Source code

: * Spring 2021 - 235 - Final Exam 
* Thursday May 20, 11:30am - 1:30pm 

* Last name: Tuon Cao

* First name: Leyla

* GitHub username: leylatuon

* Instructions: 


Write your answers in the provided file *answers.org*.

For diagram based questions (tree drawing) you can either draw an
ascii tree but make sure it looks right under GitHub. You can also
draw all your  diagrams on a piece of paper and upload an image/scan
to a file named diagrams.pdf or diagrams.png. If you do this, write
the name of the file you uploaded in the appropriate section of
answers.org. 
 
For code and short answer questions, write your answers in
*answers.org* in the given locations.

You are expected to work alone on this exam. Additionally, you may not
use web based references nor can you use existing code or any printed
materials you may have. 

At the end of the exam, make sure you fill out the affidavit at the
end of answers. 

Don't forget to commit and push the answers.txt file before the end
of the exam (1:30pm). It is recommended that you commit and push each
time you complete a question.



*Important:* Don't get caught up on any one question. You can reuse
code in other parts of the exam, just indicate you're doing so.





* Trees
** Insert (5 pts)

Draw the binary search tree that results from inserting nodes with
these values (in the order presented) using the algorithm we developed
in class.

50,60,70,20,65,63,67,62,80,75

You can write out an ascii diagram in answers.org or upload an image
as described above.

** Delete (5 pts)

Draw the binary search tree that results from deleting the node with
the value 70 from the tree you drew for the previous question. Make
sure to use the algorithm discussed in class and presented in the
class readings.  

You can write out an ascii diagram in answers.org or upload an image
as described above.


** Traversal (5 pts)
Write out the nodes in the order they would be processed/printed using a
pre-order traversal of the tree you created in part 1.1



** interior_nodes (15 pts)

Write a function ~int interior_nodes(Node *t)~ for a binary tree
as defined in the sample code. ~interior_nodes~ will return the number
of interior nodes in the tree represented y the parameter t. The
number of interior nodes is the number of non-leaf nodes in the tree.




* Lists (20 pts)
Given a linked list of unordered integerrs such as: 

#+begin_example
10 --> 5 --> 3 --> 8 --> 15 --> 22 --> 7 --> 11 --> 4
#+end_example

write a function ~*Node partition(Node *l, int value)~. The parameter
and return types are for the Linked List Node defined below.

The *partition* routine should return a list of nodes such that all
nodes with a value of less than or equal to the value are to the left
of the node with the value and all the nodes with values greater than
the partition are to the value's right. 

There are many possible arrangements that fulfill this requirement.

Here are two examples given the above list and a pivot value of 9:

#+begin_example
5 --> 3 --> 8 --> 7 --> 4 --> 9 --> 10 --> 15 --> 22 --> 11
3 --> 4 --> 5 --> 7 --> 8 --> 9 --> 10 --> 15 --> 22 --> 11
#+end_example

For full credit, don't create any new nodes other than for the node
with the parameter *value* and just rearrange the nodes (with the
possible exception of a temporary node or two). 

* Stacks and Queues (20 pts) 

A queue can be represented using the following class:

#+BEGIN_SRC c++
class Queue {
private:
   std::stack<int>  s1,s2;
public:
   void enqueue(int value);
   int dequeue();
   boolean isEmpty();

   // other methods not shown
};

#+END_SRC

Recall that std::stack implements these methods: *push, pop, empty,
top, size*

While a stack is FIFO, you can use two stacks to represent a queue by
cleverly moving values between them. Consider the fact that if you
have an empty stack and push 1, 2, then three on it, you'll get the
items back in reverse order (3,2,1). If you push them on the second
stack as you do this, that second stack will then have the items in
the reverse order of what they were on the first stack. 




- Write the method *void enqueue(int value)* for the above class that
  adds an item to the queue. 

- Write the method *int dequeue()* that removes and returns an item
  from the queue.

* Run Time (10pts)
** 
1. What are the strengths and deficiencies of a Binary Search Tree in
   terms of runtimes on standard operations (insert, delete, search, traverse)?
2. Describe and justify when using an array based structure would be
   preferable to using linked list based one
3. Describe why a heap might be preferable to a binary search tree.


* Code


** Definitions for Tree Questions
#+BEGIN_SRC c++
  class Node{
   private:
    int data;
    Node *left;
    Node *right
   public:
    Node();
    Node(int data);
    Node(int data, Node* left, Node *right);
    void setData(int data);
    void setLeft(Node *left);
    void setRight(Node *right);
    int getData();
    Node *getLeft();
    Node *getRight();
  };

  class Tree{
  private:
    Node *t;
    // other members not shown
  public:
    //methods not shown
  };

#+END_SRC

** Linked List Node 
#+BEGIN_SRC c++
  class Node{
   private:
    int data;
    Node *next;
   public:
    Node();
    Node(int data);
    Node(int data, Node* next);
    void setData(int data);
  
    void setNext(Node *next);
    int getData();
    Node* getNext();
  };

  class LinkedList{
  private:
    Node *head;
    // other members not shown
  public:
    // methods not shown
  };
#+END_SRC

++++++++++++++++++++

**Directions:**
The whole of the data must be given back word for word.

**Response to this exercise:**
Source code

: * Spring 2021 - 235 - Final Exam 
* Thursday May 20, 11:30am - 1:30pm 

* Last name: Tuon Cao

* First name: Leyla

* GitHub username: leylatuon

* Instructions: 


Write your answers in the provided file *answers.org*.

For diagram based questions (tree drawing) you can either draw an
ascii tree but make sure it looks right under GitHub. You can also
draw all your  diagrams on a piece of paper and upload an image/scan
to a file named diagrams.pdf or diagrams.png. If you do this, write
the name of the file you uploaded in the appropriate section of
answers.org. 
 
For code and short answer questions, write your answers in
*answers.org* in the given locations.

You are expected to work alone on this exam. Additionally, you may not
use web based references nor can you use existing code or any printed
materials you may have. 

At the end of the exam, make sure you fill out the affidavit at the
end of answers. 

Don't forget to commit and push the answers.txt file before the end
of the exam (1:30pm). It is recommended that you commit and push each
time you complete a question.



*Important:* Don't get caught up on any one question. You can reuse
code in other parts of the exam, just indicate you're doing so.





* Trees
** Insert (5 pts)

Draw the binary search tree that results from inserting nodes with
these values (in the order presented) using the algorithm we developed
in class.

50,60,70,20,65,63,67,62,80,75

You can write out an ascii diagram in answers.org or upload an image
as described above.

** Delete (5 pts)

Draw the binary search tree that results from deleting the node with
the value 70 from the tree you drew for the previous question. Make
sure to use the algorithm discussed in class and presented in the
class readings.  

You can write out an ascii diagram in answers.org or upload an image
as described above.


** Traversal (5 pts)
Write out the nodes in the order they would be processed/printed using a
pre-order traversal of the tree you created in part 1.1



** interior_nodes (15 pts)

Write a function ~int interior_nodes(Node *t)~ for a binary tree
as defined in the sample code. ~interior_nodes~ will return the number
of interior nodes in the tree represented y the parameter t. The
number of interior nodes is the number of non-leaf nodes in the tree.




* Lists (20 pts)
Given a linked list of unordered integerrs such as: 

#+begin_example
10 --> 5 --> 3 --> 8 --> 15 --> 22 --> 7 --> 11 --> 4
#+end_example

write a function ~*Node partition(Node *l, int value)~. The parameter
and return types are for the Linked List Node defined below.

The *partition* routine should return a list of nodes such that all
nodes with a value of less than or equal to the value are to the left
of the node with the value and all the nodes with values greater than
the partition are to the value's right. 

There are many possible arrangements that fulfill this requirement.

Here are two examples given the above list and a pivot value of 9:

#+begin_example
5 --> 3 --> 8 --> 7 --> 4 --> 9 --> 10 --> 15 --> 22 --> 11
3 --> 4 --> 5 --> 7 --> 8 --> 9 --> 10 --> 15 --> 22 --> 11
#+end_example

For full credit, don't create any new nodes other than for the node
with the parameter *value* and just rearrange the nodes (with the
possible exception of a temporary node or two). 

* Stacks and Queues (20 pts) 

A queue can be represented using the following class:

#+BEGIN_SRC c++
class Queue {
private:
   std::stack<int>  s1,s2;
public:
   void enqueue(int value);
   int dequeue();
   boolean isEmpty();

   // other methods not shown
};

#+END_SRC

Recall that std::stack implements these methods: *push, pop, empty,
top, size*

While a stack is FIFO, you can use two stacks to represent a queue by
cleverly moving values between them. Consider the fact that if you
have an empty stack and push 1, 2, then three on it, you'll get the
items back in reverse order (3,2,1). If you push them on the second
stack as you do this, that second stack will then have the items in
the reverse order of what they were on the first stack. 




- Write the method *void enqueue(int value)* for the above class that
  adds an item to the queue. 

- Write the method *int dequeue()* that removes and returns an item
  from the queue.

* Run Time (10pts)
** 
1. What are the strengths and deficiencies of a Binary Search Tree in
   terms of runtimes on standard operations (insert, delete, search, traverse)?
2. Describe and justify when using an array based structure would be
   preferable to using linked list based one
3. Describe why a heap might be preferable to a binary search tree.


* Code


** Definitions for Tree Questions
#+BEGIN_SRC c++
  class Node{
   private:
    int data;
    Node *left;
    Node *right
   public:
    Node();
    Node(int data);
    Node(int data, Node* left, Node *right);
    void setData(int data);
    void setLeft(Node *left);
    void setRight(Node *right);
    int getData();
    Node *getLeft();
    Node *getRight();
  };

  class Tree{
  private:
    Node *t;
    // other members not shown
  public:
    //methods not shown
  };

#+END_SRC

** Linked List Node 
#+BEGIN_SRC c++
  class Node{
   private:
    int data;
    Node *next;
   public:
    Node();
    Node(int data);
    Node(int data, Node* next);
    void setData(int data);
  
    void setNext(Node *next);
    int getData();
    Node* getNext();
  };

  class LinkedList{
  private:
    Node *head;
    // other members not shown
  public:
    // methods not shown
  };
#+END_SRC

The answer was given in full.